**To do**
From the entries below, output the line with "thumb mcp: (161, 112)" and each following line up to and including the line with "pinky tip: (288, 31)", exactly as written.

**Recorded data**
***
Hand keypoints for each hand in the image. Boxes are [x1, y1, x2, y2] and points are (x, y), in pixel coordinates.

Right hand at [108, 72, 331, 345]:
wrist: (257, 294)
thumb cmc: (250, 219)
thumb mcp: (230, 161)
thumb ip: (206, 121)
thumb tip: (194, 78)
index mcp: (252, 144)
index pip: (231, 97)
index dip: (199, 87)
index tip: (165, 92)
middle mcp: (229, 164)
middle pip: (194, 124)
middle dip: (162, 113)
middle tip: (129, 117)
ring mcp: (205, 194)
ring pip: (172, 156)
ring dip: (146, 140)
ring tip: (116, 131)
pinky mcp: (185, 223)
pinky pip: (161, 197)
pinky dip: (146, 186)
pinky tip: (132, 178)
***
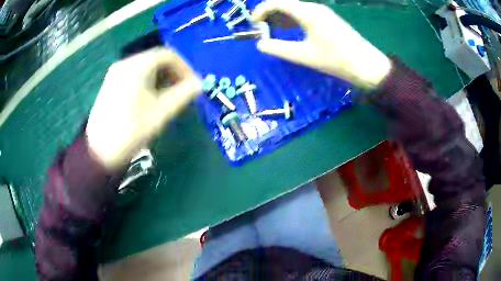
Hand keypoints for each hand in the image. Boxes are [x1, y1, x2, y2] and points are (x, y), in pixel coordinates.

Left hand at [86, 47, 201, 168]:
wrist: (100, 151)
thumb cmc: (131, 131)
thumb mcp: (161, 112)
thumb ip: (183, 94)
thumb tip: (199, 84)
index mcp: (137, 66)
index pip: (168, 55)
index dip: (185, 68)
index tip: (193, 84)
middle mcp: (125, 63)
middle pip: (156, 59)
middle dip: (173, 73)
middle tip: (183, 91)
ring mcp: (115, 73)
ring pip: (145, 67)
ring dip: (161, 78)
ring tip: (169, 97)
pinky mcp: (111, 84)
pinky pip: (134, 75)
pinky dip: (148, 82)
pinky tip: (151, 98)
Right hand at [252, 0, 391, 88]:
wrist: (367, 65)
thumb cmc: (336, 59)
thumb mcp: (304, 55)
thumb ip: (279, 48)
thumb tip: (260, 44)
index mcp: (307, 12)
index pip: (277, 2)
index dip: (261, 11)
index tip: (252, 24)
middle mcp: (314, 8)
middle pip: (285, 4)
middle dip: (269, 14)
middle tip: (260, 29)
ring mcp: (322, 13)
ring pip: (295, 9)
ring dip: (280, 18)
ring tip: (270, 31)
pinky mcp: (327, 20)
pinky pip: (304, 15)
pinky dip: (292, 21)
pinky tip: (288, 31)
***
**Result of the task**
thumb mcp: (161, 112)
thumb ip: (183, 94)
thumb tip: (199, 84)
index mcp: (137, 66)
index pip: (168, 55)
index dip: (185, 68)
index tip: (193, 84)
middle mcp: (125, 63)
middle pip: (156, 59)
middle dip: (173, 73)
middle tip: (183, 91)
ring mcp: (115, 73)
ring pip: (145, 67)
ring dip: (161, 78)
ring tip: (169, 97)
pinky mcp: (111, 84)
pinky pip: (134, 75)
pinky dip: (148, 82)
pinky tip: (151, 98)
Right hand at [252, 0, 391, 88]:
wrist: (367, 65)
thumb cmc: (336, 59)
thumb mcp: (304, 55)
thumb ip: (279, 48)
thumb tip: (260, 44)
index mcp: (307, 12)
index pip: (277, 2)
index dip: (261, 11)
index tip: (252, 24)
middle mcp: (314, 8)
middle pip: (285, 4)
middle dip: (269, 14)
middle tip: (260, 29)
ring mcp: (322, 13)
ring pip: (295, 9)
ring dip: (280, 18)
ring tip: (270, 31)
pinky mcp: (327, 20)
pinky pip: (304, 15)
pinky dip: (292, 21)
pinky tip: (288, 31)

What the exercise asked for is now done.